Influence of Boundary Impedance of 3D Cavity on Targeted Energy Transfer between a Damped Acoustic Mode and a Nonlinear Membrane Absorber

Abstract

In order to apply the nonlinear energy sink (NES) to reduce the low-frequency noise inside a 3D acoustic cavity with an impedance boundary, a two degrees-of-freedom (DOF) dynamic model of the coupled system of one damped acoustic mode of a regular 3D acoustic cavity and a nonlinear membrane absorber as the NES is established. The damping coefficient of the acoustic mode is obtained based on the finite element analysis method and the relationship of the boundary impedance and the absorption coefficient of the cavity.

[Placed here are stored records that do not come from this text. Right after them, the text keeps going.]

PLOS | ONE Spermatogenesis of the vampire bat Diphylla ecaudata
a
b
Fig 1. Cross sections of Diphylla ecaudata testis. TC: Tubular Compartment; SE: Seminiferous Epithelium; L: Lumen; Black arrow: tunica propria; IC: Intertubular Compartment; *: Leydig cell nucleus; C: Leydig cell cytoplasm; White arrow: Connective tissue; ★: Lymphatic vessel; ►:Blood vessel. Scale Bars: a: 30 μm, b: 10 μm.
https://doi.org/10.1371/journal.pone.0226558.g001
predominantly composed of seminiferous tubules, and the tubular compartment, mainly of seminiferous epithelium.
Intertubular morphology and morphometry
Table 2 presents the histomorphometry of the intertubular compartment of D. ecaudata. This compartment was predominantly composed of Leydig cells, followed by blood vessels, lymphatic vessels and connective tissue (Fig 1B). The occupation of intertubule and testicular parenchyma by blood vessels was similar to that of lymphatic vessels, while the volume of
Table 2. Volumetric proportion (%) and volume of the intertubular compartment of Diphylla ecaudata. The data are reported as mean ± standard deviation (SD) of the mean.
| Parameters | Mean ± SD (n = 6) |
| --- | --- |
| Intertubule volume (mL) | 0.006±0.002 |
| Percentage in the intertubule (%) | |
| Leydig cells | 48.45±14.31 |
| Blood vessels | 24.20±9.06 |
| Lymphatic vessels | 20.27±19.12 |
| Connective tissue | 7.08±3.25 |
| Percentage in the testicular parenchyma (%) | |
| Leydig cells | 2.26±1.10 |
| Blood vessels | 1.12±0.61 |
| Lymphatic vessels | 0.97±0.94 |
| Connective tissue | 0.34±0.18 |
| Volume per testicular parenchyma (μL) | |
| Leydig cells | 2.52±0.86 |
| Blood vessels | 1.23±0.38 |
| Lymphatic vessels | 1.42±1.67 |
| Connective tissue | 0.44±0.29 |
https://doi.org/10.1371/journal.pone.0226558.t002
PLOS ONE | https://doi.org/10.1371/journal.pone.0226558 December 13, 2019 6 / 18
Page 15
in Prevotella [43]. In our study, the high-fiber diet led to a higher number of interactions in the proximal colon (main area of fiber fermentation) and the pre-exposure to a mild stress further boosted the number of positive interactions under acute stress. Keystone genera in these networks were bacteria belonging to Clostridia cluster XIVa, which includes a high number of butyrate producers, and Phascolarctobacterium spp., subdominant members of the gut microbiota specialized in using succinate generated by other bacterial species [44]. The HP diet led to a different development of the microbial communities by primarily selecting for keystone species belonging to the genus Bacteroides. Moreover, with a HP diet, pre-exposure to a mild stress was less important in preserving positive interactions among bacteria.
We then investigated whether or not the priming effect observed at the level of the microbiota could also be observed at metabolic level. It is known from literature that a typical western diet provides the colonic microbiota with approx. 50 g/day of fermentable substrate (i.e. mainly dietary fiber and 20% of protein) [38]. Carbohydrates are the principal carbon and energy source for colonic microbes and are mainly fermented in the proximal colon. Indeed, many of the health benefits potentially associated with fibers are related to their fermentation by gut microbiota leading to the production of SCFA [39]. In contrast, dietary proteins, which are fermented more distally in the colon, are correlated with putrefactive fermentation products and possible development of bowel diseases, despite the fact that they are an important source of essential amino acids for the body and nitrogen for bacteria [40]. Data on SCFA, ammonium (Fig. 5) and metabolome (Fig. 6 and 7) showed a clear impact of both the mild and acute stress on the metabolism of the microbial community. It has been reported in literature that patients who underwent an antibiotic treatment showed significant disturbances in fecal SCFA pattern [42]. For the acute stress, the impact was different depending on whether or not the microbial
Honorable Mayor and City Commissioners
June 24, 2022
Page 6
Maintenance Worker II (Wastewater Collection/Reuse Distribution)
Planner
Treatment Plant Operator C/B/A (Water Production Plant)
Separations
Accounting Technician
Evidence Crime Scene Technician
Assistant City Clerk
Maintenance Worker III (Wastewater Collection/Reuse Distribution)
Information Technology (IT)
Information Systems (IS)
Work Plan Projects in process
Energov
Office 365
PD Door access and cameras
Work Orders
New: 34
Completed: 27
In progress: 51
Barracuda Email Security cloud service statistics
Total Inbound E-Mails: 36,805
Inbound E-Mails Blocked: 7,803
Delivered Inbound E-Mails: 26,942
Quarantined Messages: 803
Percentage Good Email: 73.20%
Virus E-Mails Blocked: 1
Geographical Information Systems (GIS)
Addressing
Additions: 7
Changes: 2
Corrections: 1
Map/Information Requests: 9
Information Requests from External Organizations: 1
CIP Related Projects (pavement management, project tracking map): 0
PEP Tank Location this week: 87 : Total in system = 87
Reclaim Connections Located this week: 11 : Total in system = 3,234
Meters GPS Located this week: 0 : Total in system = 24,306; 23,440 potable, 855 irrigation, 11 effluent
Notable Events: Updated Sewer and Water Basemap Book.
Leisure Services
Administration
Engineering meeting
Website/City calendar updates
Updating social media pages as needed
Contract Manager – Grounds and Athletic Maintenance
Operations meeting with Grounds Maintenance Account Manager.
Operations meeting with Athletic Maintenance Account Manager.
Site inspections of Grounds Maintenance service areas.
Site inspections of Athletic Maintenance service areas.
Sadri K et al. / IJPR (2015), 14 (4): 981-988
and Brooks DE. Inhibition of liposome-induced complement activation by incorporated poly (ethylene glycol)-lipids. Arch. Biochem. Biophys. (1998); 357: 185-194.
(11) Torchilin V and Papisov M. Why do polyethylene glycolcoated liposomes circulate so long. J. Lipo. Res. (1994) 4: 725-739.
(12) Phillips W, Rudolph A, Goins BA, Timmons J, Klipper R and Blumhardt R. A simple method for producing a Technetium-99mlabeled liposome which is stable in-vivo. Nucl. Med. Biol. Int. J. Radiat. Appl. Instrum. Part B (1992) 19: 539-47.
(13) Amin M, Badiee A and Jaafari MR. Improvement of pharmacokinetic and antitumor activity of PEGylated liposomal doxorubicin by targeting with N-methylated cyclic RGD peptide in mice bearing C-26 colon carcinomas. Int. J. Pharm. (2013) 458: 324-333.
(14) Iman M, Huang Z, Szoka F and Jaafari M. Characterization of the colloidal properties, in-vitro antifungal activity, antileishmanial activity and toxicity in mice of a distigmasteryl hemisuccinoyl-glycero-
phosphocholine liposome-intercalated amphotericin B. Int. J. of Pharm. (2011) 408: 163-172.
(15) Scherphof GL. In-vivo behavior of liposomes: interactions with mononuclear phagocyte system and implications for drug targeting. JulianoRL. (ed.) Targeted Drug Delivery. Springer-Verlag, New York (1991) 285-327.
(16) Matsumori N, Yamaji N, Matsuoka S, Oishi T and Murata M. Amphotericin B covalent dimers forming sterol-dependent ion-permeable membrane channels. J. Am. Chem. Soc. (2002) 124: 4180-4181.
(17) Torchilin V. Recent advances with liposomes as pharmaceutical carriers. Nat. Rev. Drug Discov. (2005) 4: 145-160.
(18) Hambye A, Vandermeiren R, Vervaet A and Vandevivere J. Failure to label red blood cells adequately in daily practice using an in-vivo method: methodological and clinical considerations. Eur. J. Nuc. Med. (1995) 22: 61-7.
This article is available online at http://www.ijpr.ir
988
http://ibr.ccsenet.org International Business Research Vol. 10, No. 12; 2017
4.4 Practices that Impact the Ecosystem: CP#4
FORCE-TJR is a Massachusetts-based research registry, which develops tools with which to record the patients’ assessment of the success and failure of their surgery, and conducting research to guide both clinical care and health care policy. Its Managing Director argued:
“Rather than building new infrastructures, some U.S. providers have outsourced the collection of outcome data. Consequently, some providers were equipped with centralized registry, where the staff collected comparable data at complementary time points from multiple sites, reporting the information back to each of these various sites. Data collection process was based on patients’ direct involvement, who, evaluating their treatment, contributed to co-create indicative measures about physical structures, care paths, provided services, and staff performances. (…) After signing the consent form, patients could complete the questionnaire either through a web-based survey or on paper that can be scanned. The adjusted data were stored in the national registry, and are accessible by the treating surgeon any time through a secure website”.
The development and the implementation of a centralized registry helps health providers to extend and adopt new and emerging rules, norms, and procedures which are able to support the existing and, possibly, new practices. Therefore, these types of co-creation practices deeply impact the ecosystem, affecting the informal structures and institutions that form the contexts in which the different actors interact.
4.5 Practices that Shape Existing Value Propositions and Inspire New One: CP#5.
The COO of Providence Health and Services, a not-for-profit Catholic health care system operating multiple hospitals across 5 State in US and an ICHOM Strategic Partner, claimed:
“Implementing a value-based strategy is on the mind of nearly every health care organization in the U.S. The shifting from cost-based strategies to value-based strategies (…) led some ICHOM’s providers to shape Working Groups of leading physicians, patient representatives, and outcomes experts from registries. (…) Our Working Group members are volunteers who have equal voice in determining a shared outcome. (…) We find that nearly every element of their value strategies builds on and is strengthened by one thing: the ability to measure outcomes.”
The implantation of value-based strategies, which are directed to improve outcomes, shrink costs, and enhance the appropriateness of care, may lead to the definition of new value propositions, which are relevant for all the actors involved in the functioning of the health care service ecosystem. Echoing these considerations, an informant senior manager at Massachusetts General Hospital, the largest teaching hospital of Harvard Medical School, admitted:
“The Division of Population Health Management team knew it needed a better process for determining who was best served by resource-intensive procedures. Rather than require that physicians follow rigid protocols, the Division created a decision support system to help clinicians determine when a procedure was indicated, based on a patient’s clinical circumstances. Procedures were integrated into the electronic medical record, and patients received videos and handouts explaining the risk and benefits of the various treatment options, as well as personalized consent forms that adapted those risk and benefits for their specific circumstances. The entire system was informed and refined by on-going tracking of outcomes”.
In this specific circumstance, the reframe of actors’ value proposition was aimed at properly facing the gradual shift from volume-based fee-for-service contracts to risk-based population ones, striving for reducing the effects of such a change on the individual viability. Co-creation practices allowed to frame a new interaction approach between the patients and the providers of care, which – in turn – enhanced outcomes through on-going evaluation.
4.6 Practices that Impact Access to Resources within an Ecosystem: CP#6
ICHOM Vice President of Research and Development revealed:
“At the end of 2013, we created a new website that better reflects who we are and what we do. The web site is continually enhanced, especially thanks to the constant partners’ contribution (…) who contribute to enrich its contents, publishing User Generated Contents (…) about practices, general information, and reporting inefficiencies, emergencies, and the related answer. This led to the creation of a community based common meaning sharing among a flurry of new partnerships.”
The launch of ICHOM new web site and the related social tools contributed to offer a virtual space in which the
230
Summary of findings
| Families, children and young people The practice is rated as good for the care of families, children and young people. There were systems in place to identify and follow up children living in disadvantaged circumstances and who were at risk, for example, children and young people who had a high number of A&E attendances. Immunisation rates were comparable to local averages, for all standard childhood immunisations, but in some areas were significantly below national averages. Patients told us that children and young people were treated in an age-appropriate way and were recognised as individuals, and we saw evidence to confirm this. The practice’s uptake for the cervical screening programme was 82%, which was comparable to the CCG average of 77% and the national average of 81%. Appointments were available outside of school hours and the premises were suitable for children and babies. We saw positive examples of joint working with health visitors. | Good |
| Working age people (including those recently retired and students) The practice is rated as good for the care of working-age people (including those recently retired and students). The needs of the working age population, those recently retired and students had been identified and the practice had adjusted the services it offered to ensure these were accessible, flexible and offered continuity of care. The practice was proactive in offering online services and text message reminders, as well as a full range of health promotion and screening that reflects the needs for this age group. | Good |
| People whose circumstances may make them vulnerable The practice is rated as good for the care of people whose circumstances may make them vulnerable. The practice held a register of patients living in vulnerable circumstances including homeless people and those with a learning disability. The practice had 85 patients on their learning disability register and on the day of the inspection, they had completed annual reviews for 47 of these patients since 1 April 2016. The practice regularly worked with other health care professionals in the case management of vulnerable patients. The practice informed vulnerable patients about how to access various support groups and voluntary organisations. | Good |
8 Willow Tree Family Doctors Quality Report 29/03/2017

Based on the set-up of the system, the damping coefficient of the acoustic mode is determined. The frequency responses and the targeted energy transfer (TET) phenomenon of the coupled system are analyzed, and the theoretical and numerical results of the frequency responses of the system are in good agreement with the experimental ones. The effects of the wall impedance of the cavity on the optimal TET are discussed. With the increase in the impedance ratio of the wall, the amplitude of the acoustic displacement plateau decreases, and the frequency bandwidth of the plateau and the two thresholds of the optimal TET interval of the excitation increase. It provides a comprehensive theoretical model and experimental basis for the application of NES in the actual complex structure and provides a reliable design method and control strategy for controlling vehicle interior low-frequency broadband noise.